#### QUOTED PASSAGE:
Species of flowering plant

Boronia albiflora is a plant in the citrus family, Rutaceae and is endemic to the south-west of Western Australia. It is a soft shrub with pinnate leaves and pink or pink and white, four-petalled flowers.

==Description==
Boronia albiflora is a soft, erect shrub that grows to a height of 0.1-0.7 m with its stems and branches covered with short, spreading hairs. Its leaves are pinnate with between seven and eleven leaflets, the leaflets more or less wedge-shaped and leathery with the edges often turned under. The flowers are pink or pink and white and are borne in leaf axils. The four sepals are lance-shaped to egg-shaped and covered with hairs. The four petals are glabrous, 9-11 mm long and overlap at their bases. The filaments are club-shaped and have a glandular tip. Flowering occurs in most months.

Figure understanding tasks
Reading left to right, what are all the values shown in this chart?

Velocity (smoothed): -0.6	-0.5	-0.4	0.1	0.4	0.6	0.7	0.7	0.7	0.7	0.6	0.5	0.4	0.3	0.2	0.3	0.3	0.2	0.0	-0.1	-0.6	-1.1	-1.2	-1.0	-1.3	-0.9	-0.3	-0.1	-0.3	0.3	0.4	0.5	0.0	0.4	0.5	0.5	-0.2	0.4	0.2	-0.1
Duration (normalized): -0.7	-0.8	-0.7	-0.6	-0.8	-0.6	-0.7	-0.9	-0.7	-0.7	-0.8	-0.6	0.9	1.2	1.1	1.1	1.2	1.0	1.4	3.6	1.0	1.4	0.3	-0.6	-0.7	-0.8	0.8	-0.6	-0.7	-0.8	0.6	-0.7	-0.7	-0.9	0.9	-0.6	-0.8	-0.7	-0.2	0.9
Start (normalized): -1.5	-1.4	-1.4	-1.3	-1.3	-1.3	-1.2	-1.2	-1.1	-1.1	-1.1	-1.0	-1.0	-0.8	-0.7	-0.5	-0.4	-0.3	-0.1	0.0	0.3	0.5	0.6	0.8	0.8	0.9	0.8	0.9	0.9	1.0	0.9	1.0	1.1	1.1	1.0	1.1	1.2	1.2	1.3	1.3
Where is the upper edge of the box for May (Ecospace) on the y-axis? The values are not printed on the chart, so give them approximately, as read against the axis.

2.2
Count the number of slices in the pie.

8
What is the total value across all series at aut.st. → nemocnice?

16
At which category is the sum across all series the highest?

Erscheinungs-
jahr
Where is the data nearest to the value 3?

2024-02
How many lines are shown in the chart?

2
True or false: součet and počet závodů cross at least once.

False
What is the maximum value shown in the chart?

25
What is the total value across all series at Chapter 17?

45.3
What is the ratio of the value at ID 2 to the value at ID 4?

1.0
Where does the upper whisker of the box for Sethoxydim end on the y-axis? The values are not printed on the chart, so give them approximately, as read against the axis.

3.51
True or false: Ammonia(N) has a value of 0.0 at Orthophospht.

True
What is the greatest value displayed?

#### REQUIRED WORK:
(1) Using the Boronia albiflora description, explain in one to three sentences why a person could find this shrub in flower at almost any time of year.
(2) Translate this sentence from the Boronia albiflora description into Spanish: "The flowers are pink or pink and white and are borne in leaf axils."
(3) Go on with the Boronia albiflora text from the point where it stops.
The data have no connection to the Boronia albiflora text.

#### ANSWERS TO THIS EXERCISE:
(1) The description states that flowering occurs in most months. The plant is therefore not limited to one short flowering season.

(2) Las flores son rosadas o rosadas y blancas, y nacen en las axilas de las hojas.

(3)
==Taxonomy and naming==
Boronia albiflora was first formally described in 1863 by George Bentham from an unpublished description by Robert Brown and the description was published in Flora Australiensis. The specific epithet (albiflora) means "white-flowered".

== Distribution and habitat==
This boronia grows in near coastal areas in southern parts of the south-west of Western Australia, often growing in sandy soils.

==Conservation==
Boronia albiflora is classified as "not threatened" in Western Australia by the Western Australian Government Department of Parks and Wildlife.